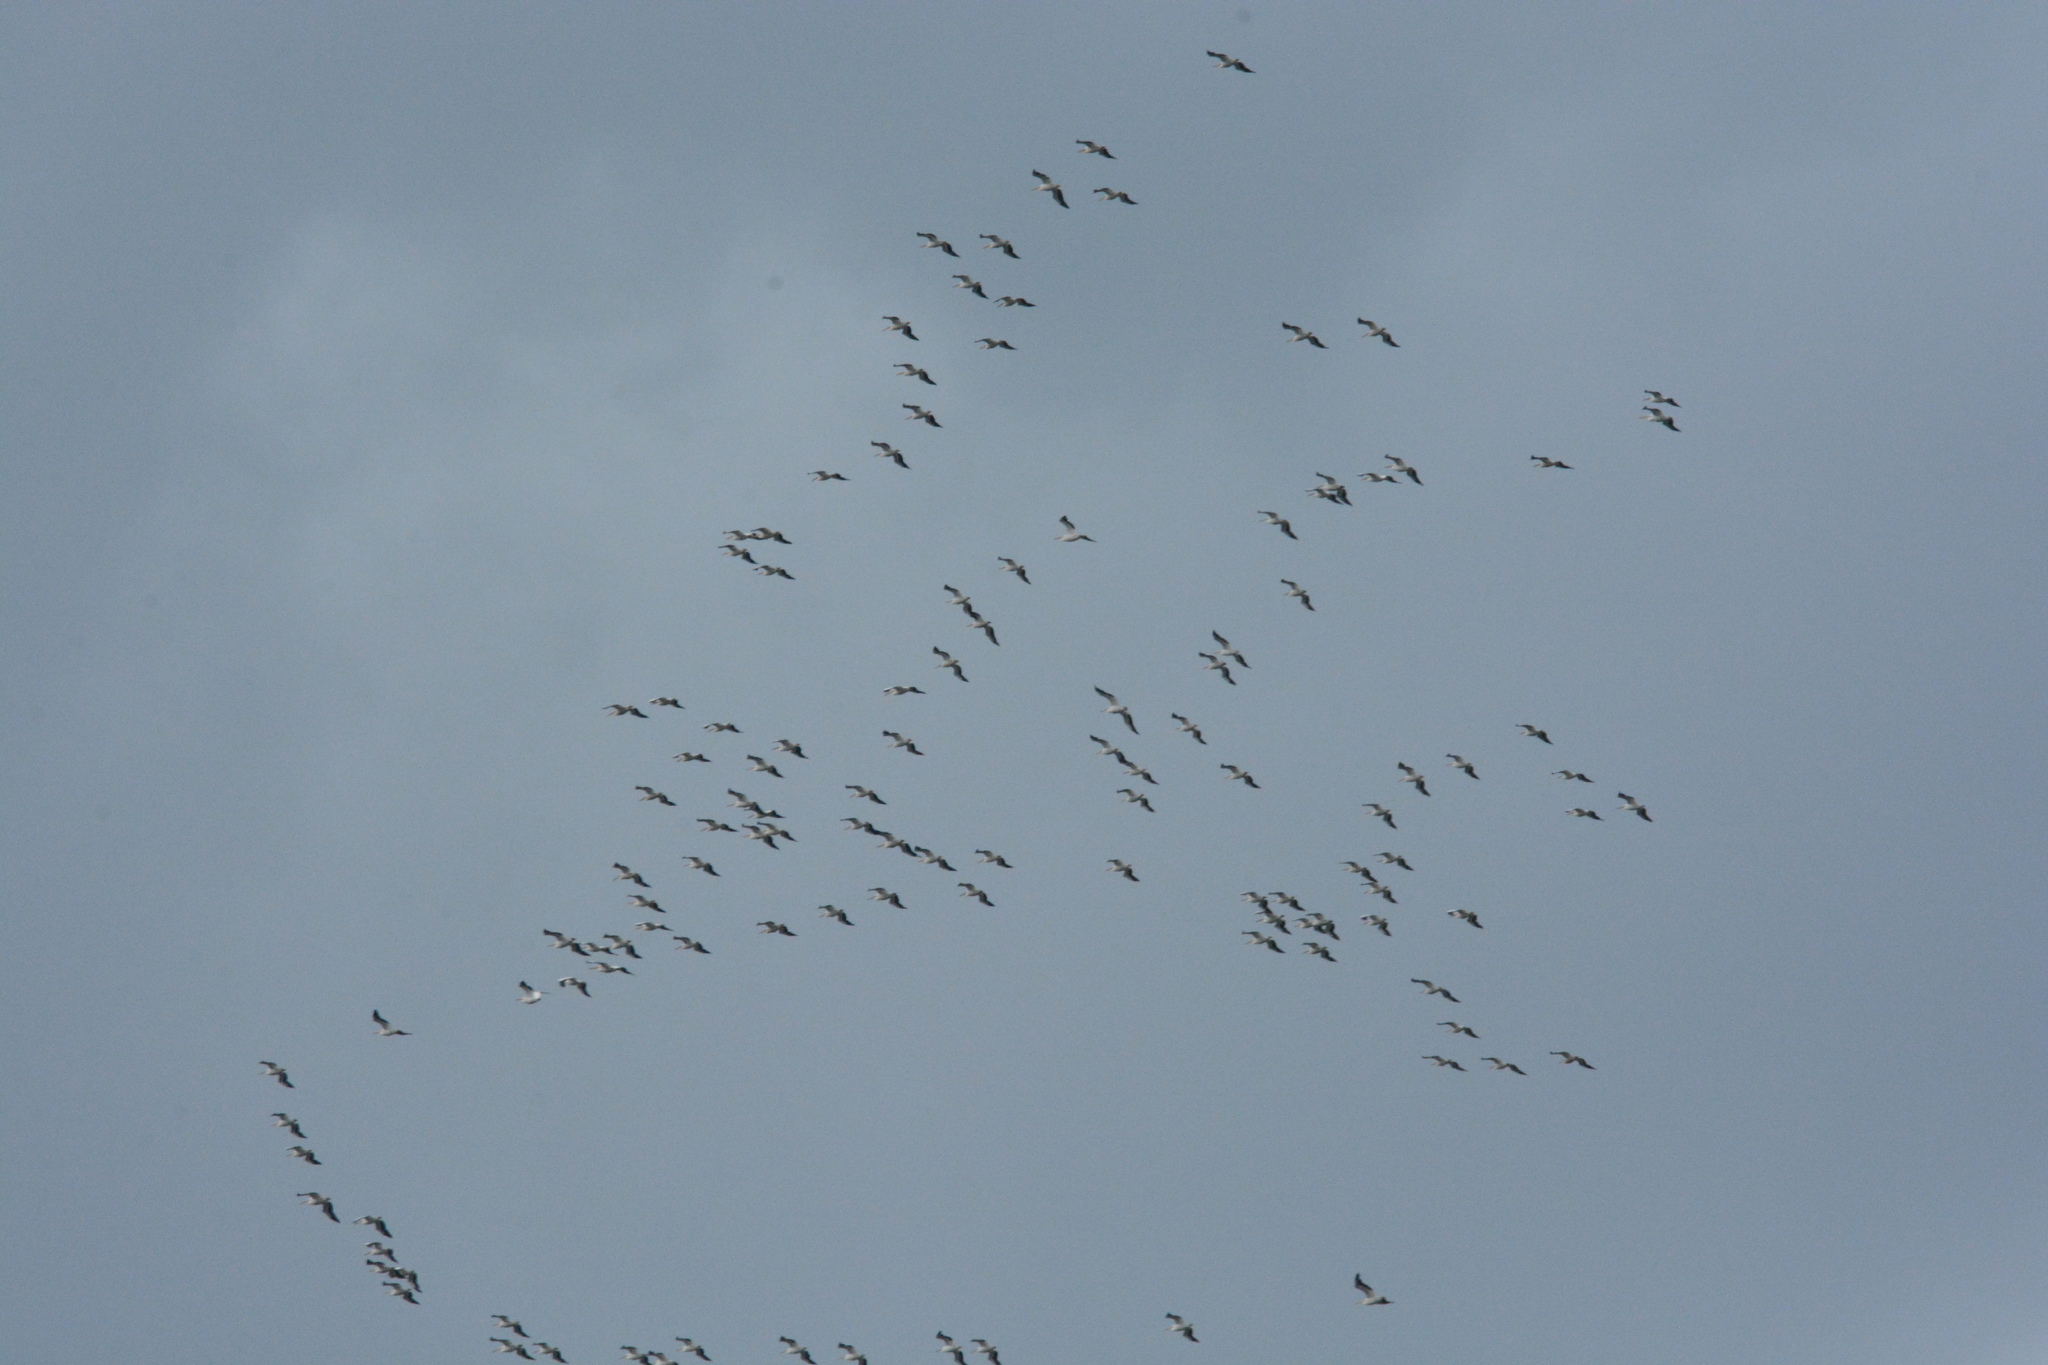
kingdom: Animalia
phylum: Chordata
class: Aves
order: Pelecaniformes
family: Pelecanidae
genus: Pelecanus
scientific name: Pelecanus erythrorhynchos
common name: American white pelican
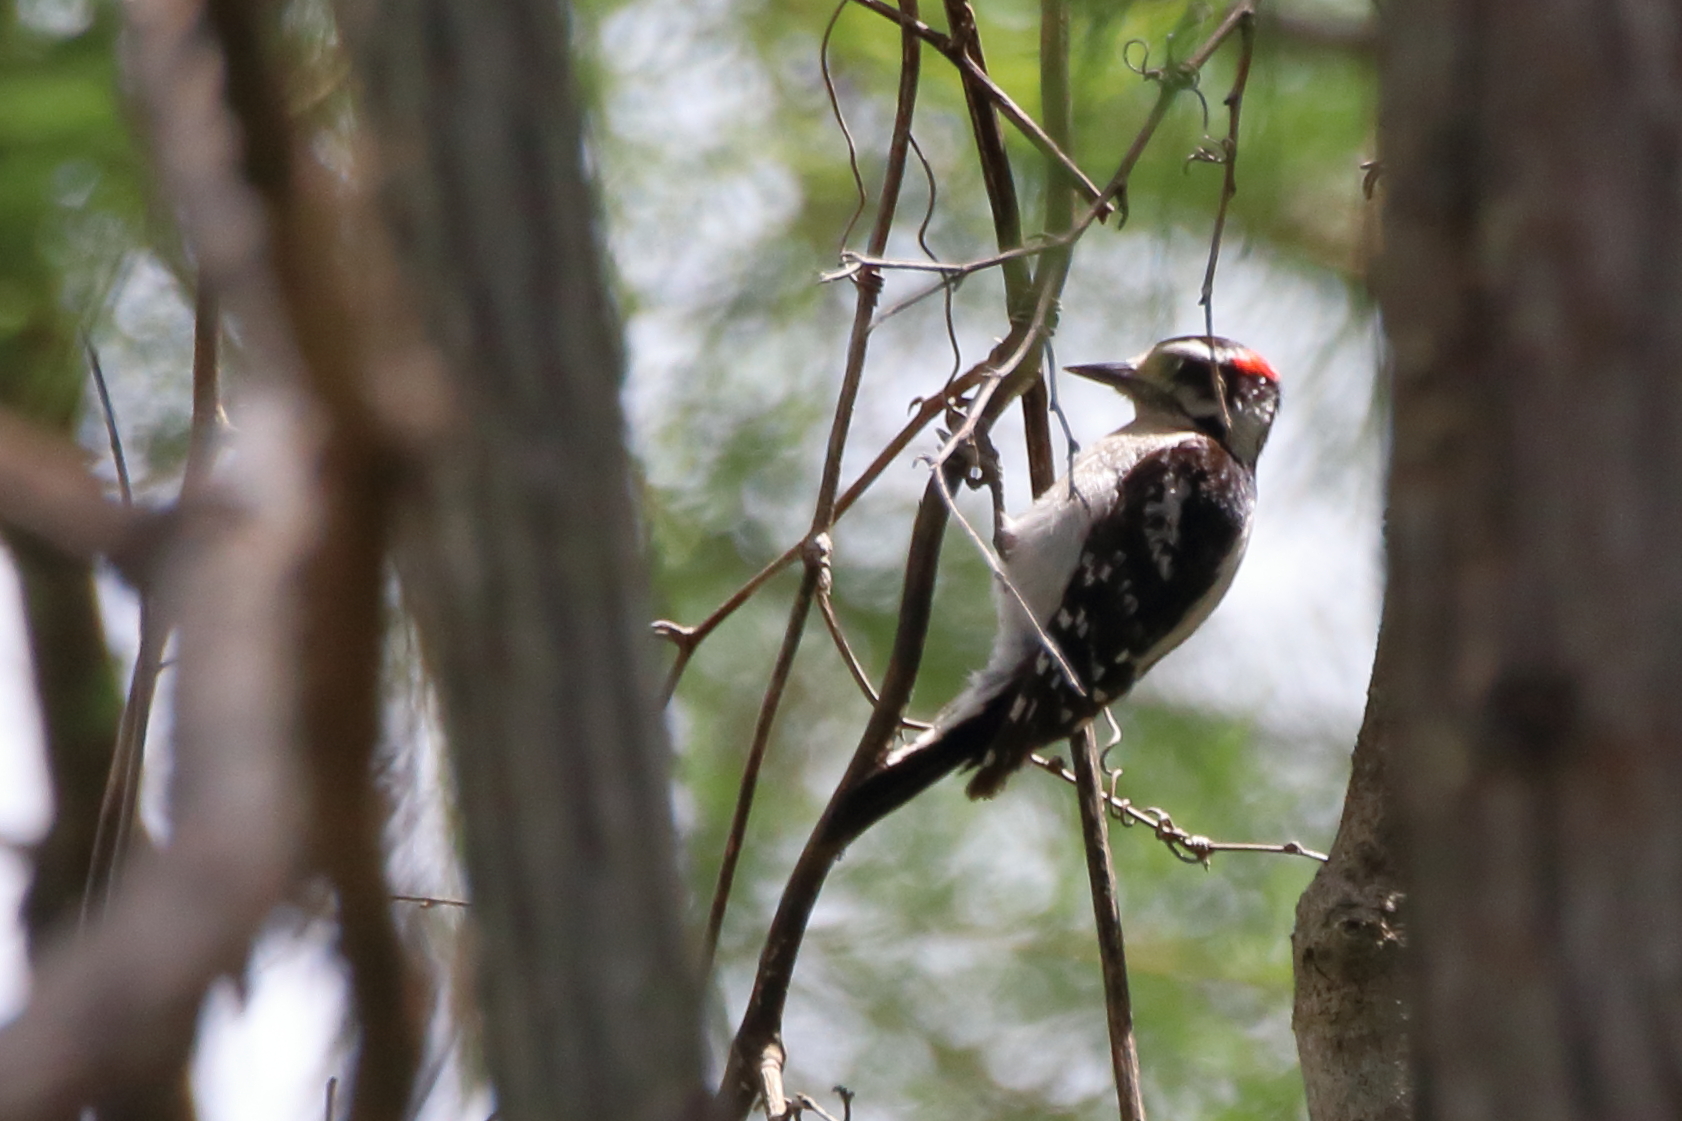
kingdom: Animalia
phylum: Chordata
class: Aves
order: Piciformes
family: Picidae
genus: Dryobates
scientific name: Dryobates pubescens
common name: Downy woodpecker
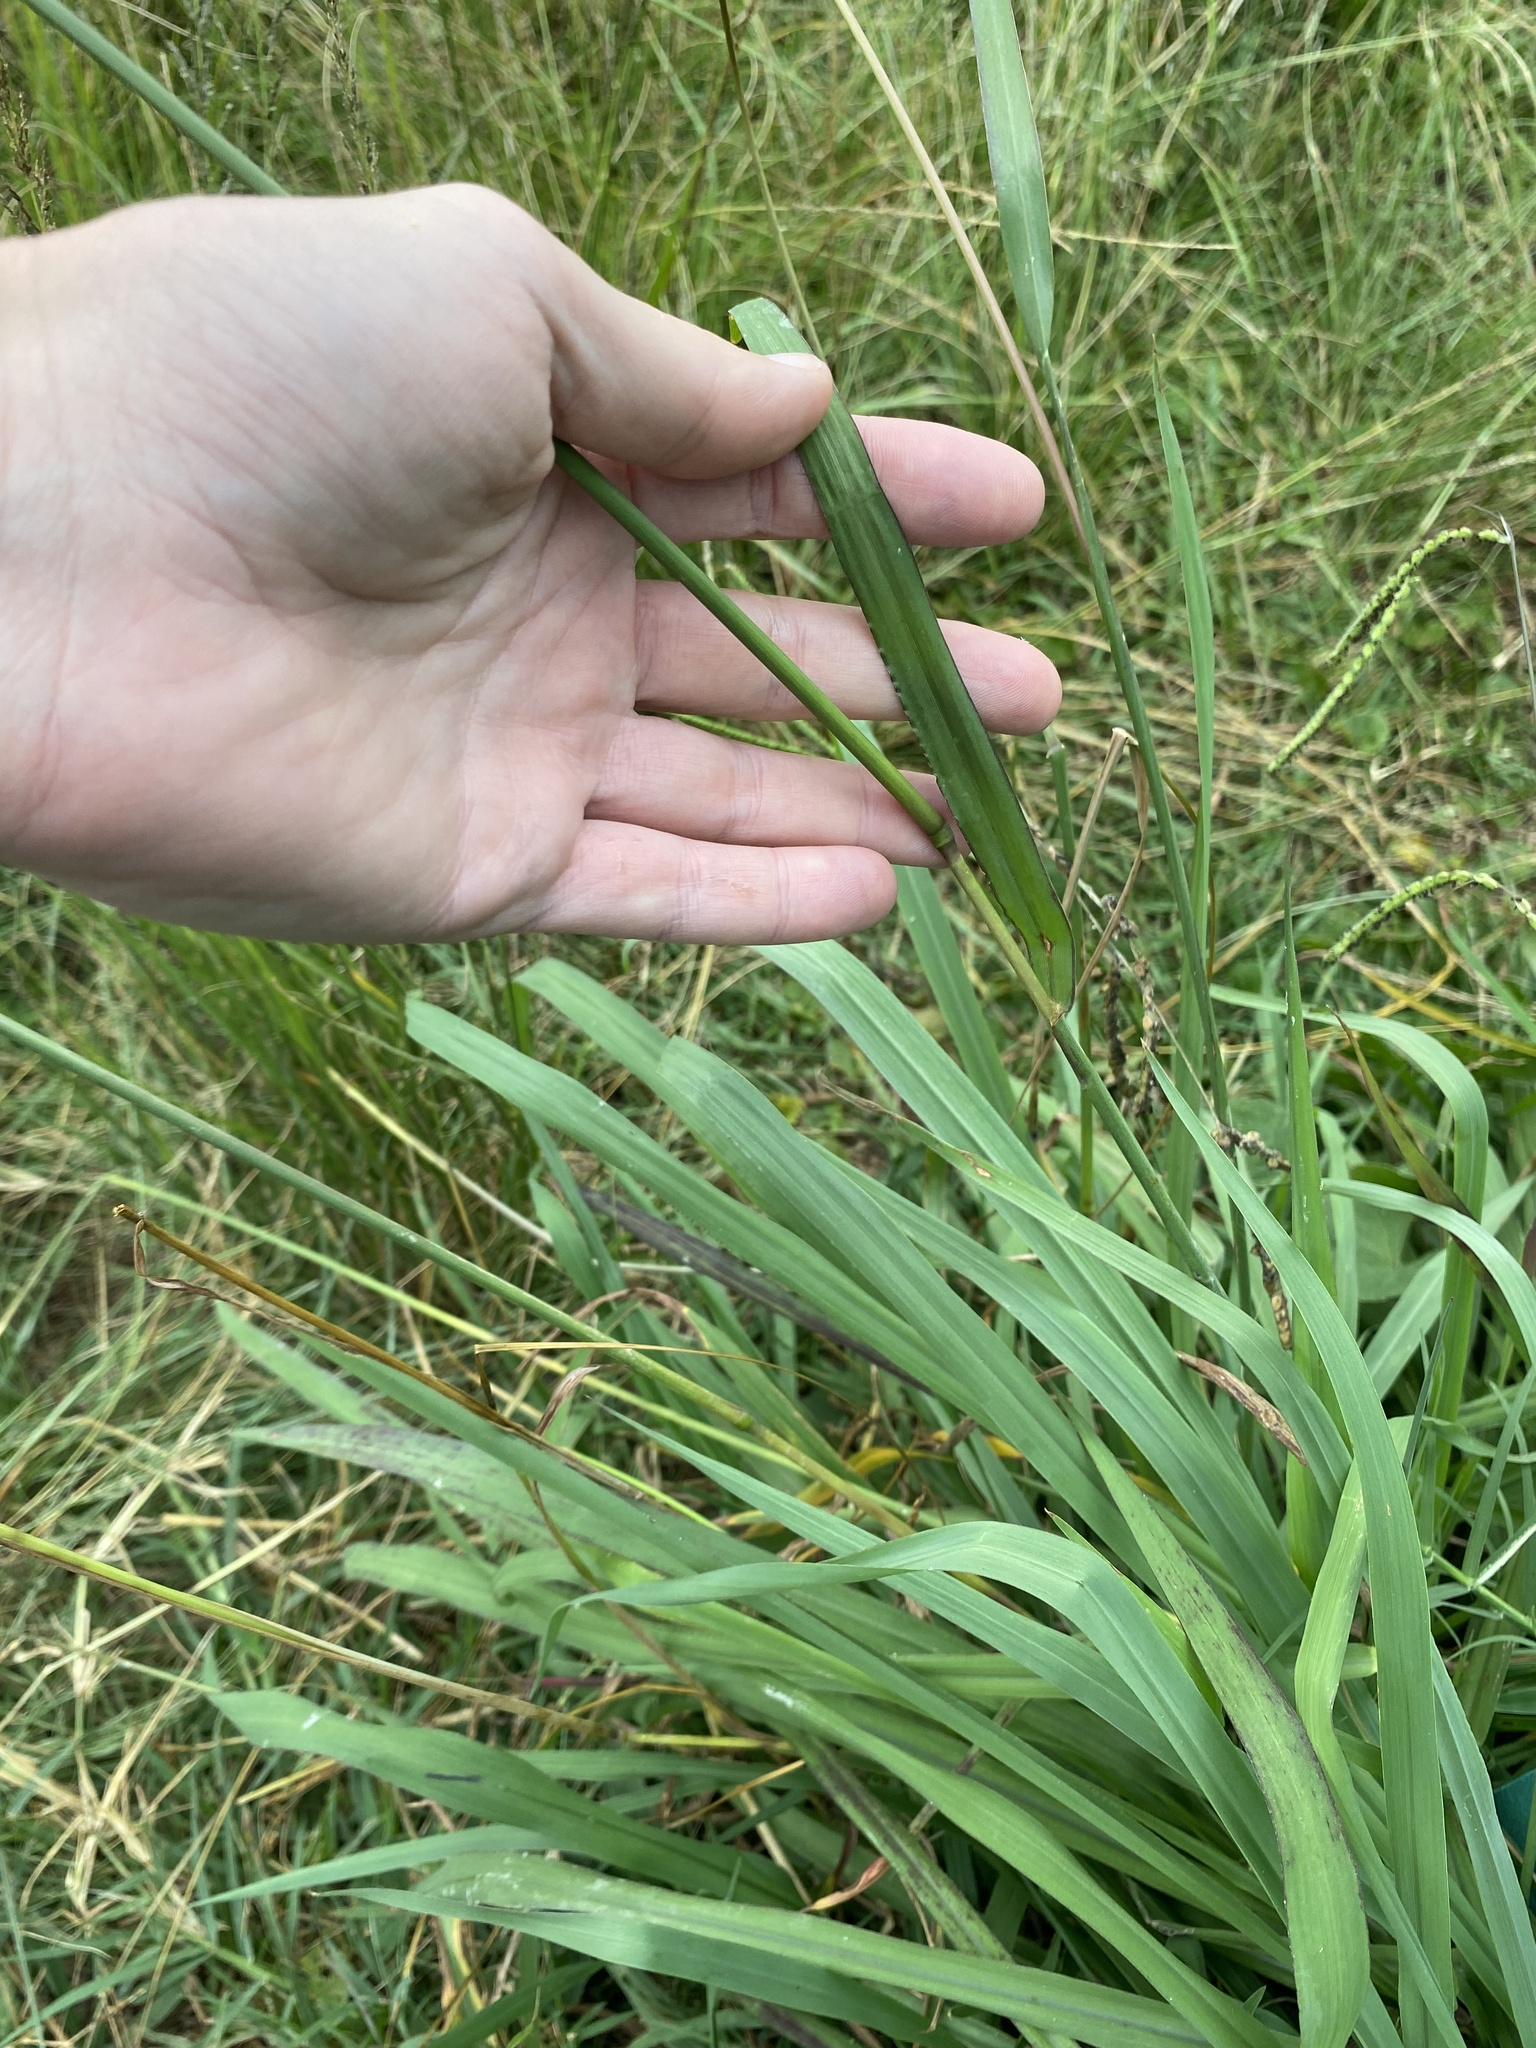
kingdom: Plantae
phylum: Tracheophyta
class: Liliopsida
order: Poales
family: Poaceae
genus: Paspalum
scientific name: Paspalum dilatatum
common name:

Job
Please edit the lines above so that "common name" reads "vernacular name" everywhere, keeping everything else the same. Leave the pictures out of your answer.

Exercise answer
kingdom: Animalia
phylum: Chordata
class: Aves
order: Pelecaniformes
family: Pelecanidae
genus: Pelecanus
scientific name: Pelecanus erythrorhynchos
vernacular name: American white pelican
kingdom: Animalia
phylum: Chordata
class: Aves
order: Piciformes
family: Picidae
genus: Dryobates
scientific name: Dryobates pubescens
vernacular name: Downy woodpecker
kingdom: Plantae
phylum: Tracheophyta
class: Liliopsida
order: Poales
family: Poaceae
genus: Paspalum
scientific name: Paspalum dilatatum
vernacular name:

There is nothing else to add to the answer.